Tentaram fazer a mesma coisa com There Will be Blood, mas não conseguiram. Em primeiro lugar, porque o filme não é uma crítica ao fundamentalismo religioso; é mais um aviso para que os representantes do espírito não se vendam às tentações do mundo (um tema que voltaria com força no filme seguinte de Anderson, o sublime The Master, lançado em 2012). E, em segundo lugar, também não é uma crítica ao capitalismo. Daniel Plainview, interpretado pelo gênio perturbado de Daniel Day-Lewis, é uma espécie de patriarca do Velho Testamento que, ironia das ironias, não tem filho verdadeiro, mas arruma um que logo depois o deserdará. O seu sobrenome é um alerta da sua psicologia: “Plainview” significa alguém que vê o mundo de maneira rasa, plana, ao rés do chão. Contudo, é um patriarca que, por causa da sua libido dominandi, acredita que pode se sobrepujar ao poder espiritual. Este é representado por um pastor fracote, Eli Sunday, que parece estar vivendo o tempo todo no domingo do Senhor; afinal, é o líder da Igreja da Terceira Revelação, que, como o próprio nome indica, é filhote direto dos milenaristas gnósticos dignos de um Joachim de Fiore.

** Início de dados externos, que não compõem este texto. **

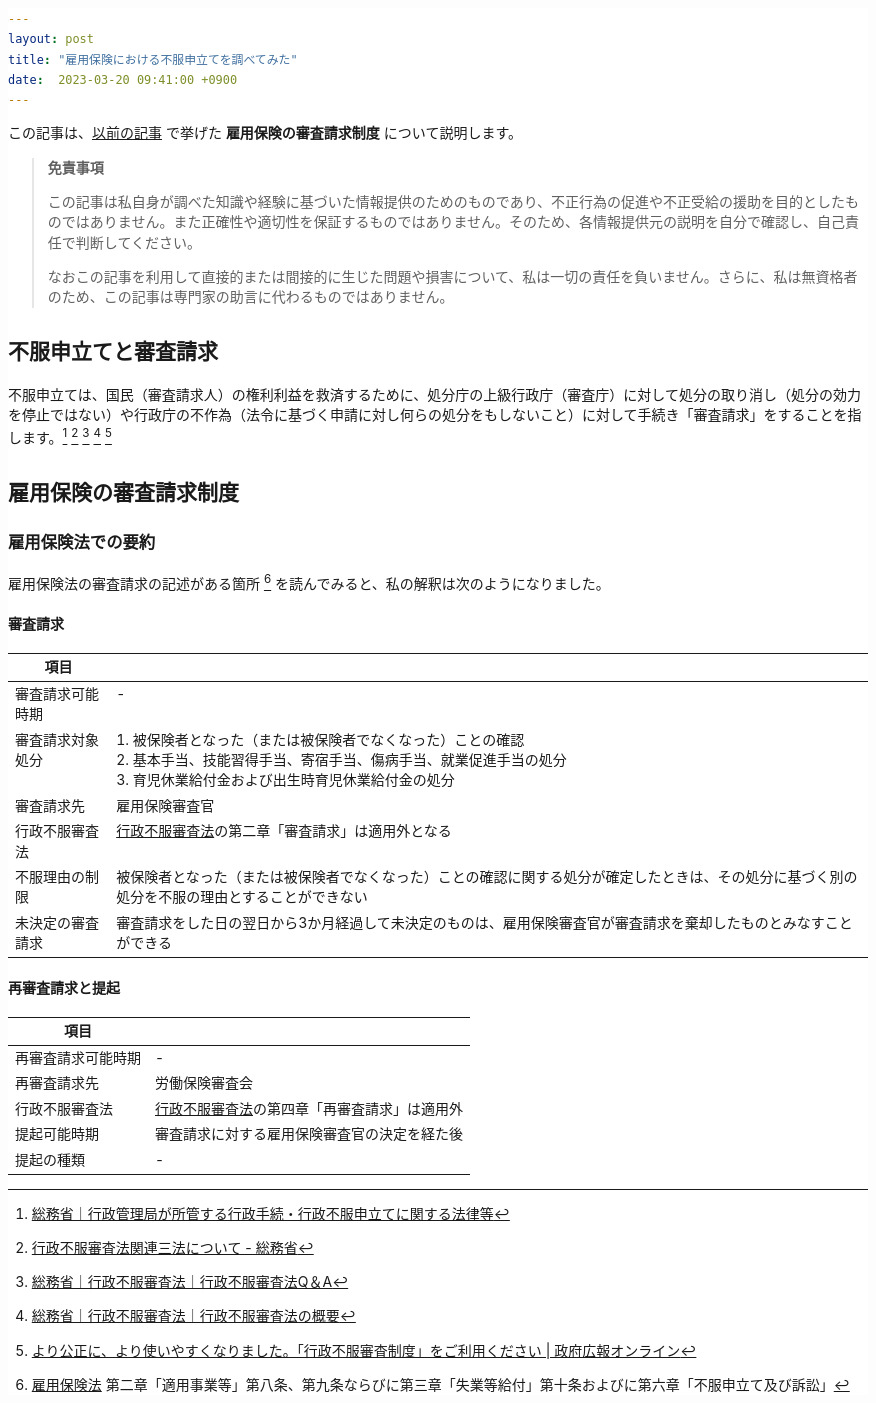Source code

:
 ```yaml
---
layout: post
title: "雇用保険における不服申立てを調べてみた"
date:  2023-03-20 09:41:00 +0900
---
```


この記事は、[以前の記事](/2023/03/11/carrier-reboot.html) で挙げた **雇用保険の審査請求制度** について説明します。

> **免責事項** <br>
>
> この記事は私自身が調べた知識や経験に基づいた情報提供のためのものであり、不正行為の促進や不正受給の援助を目的としたものではありません。また正確性や適切性を保証するものではありません。そのため、各情報提供元の説明を自分で確認し、自己責任で判断してください。
>
> なおこの記事を利用して直接的または間接的に生じた問題や損害について、私は一切の責任を負いません。さらに、私は無資格者のため、この記事は専門家の助言に代わるものではありません。

## 不服申立てと審査請求

不服申立ては、国民（審査請求人）の権利利益を救済するために、処分庁の上級行政庁（審査庁）に対して処分の取り消し（処分の効力を停止ではない）や行政庁の不作為（法令に基づく申請に対し何らの処分をもしないこと）に対して手続き「審査請求」をすることを指します。[^1] [^2] [^3] [^4] [^5]

[^1]: [総務省｜行政管理局が所管する行政手続・行政不服申立てに関する法律等](https://www.soumu.go.jp/main_sosiki/gyoukan/kanri/tetuduki.html)
[^2]: [行政不服審査法関連三法について - 総務省](https://www.soumu.go.jp/main_content/000297540.pdf)
[^3]: [総務省｜行政不服審査法｜行政不服審査法Q＆A](https://www.soumu.go.jp/main_sosiki/gyoukan/kanri/q_and_a02.html)
[^4]: [総務省｜行政不服審査法｜行政不服審査法の概要](https://www.soumu.go.jp/main_sosiki/gyoukan/kanri/fufuku/gaiyou02.html)
[^5]: [より公正に、より使いやすくなりました。「行政不服審査制度」をご利用ください | 政府広報オンライン](https://www.gov-online.go.jp/useful/article/201605/1.html)

## 雇用保険の審査請求制度

### 雇用保険法での要約

雇用保険法の審査請求の記述がある箇所 [^6] を読んでみると、私の解釈は次のようになりました。

[^6]: [雇用保険法](https://elaws.e-gov.go.jp/document?lawid=349AC0000000116) 第二章「適用事業等」第八条、第九条ならびに第三章「失業等給付」第十条およびに第六章「不服申立て及び訴訟」

#### 審査請求

|項目||
|---|---|
|審査請求可能時期|-|
|審査請求対象処分|1. 被保険者となった（または被保険者でなくなった）ことの確認<br>2. 基本手当、技能習得手当、寄宿手当、傷病手当、就業促進手当の処分<br>3. 育児休業給付金および出生時育児休業給付金の処分|
|審査請求先|雇用保険審査官|
|行政不服審査法|[行政不服審査法](https://elaws.e-gov.go.jp/document?lawid=426AC0000000068)の第二章「審査請求」は適用外となる|
|不服理由の制限|被保険者となった（または被保険者でなくなった）ことの確認に関する処分が確定したときは、その処分に基づく別の処分を不服の理由とすることができない|
|未決定の審査請求|審査請求をした日の翌日から3か月経過して未決定のものは、雇用保険審査官が審査請求を棄却したものとみなすことができる|

#### 再審査請求と提起

|項目||
|---|---|
|再審査請求可能時期|-|
|再審査請求先|労働保険審査会|
|行政不服審査法|[行政不服審査法](https://elaws.e-gov.go.jp/document?lawid=426AC0000000068)の第四章「再審査請求」は適用外|
|提起可能時期|審査請求に対する雇用保険審査官の決定を経た後|
|提起の種類|-|


[^7]: 離職理由の判定は、受給資格者証または受給資格通知に印字される「理由」の番号により通知される
[^8]: [15-1　「守秘義務」に関する具体的な裁判例の骨子と基本的な方向性｜裁判例｜確かめよう労働条件：労働条件に関する総合情報サイト｜厚生労働省](https://www.check-roudou.mhlw.go.jp/hanrei/syuhi/syuhi.html)
[^9]: 例えば、労働環境において、偽装請負による責任者不在・管理者不明の業務に従事していたため、適正な勤怠管理がされず、発注主から細かい業務の指示があった事実
[^10]: 例えば、労働環境において、上席（地位と権限がある）に職務上の心理的・身体的負荷の軽減を相談したにもかかわらず、軽減や回避する職場環境の改善をせず放置された事実
[^11]: [離職理由コード - むつ市](https://www.city.mutsu.lg.jp/kurashi/kokuho/shitsugyou/files/risyokuriyu.pdf)
[^12]: [国民健康保険税の軽減(非自発的失業) - 御嵩町](https://www.town.mitake.lg.jp/portal/life-process/tax-insurance-pension/national-health-insurance/post0002135/)
[^13]: [非自発的失業者の国民健康保険税の軽減について - 真庭市公式ホームページ](https://www.city.maniwa.lg.jp/soshiki/8/1442.html)
[^14]:  [雇用保険失業等給付受給資格者のしおり（令和4年10月1日版）](https://jsite.mhlw.go.jp/saga-roudoukyoku/hourei_seido_tetsuzuki/koyou_hoken/koyou.html)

Plainview e Sunday são, respectivamente, o mundo e o espírito em uma luta pelo poder, em que o primeiro tentará esmagar o segundo com todas as suas forças e, depois, com a ajuda do próprio pastor, que comete o pecado maior da apostasia. Quando Plainview berra a Sunday em seu combate final que ele é a Terceira Revelação, eis aí alguém que fala a verdade cruel: Plainview é o Leviatã de Thomas Hobbes transformado em realidade, um homem que não confia em ninguém, que usa os outros e que se isola cada vez mais em uma autodestruição sobre a qual não tem controle algum. Mas isso só acontece porque o representante do espírito já se vendeu ao mundo, já negou a sua própria vocação. De certa forma, There Will be Blood vai além de No Country for Old Men e The Counselor porque ousa ir até o limite da sua história; sua conclusão lógica é a de que, se quem representa o espírito insistir na sua fraqueza, o resultado será o fim do Ocidente como conhecemos. É como dizia São João Crisóstomo: a culpa de não existirem mais cristãos cabe aos próprios cristãos. Os filmes dos Coen e de Anderson, junto com os escritos de McCarthy, mostram exatamente essa nudez da verdade que ronda os nossos dias. Quando os representantes do espírito e da integridade moral fraquejam – como observamos nos exemplos do pastor Eli Sunday, do Xerife Bell e do advogado que entra voluntariamente no mundo do crime –, podemos esperar mais do que sangue; podemos esperar também choro e ranger de dentes. Entre os banquetes antropofágicos que nos devoram e os doces amanhã os quais demoram a chegar, todos nós ficaremos à mercê do próximo bolito que agarrará os nossos pescoços sem misericórdia.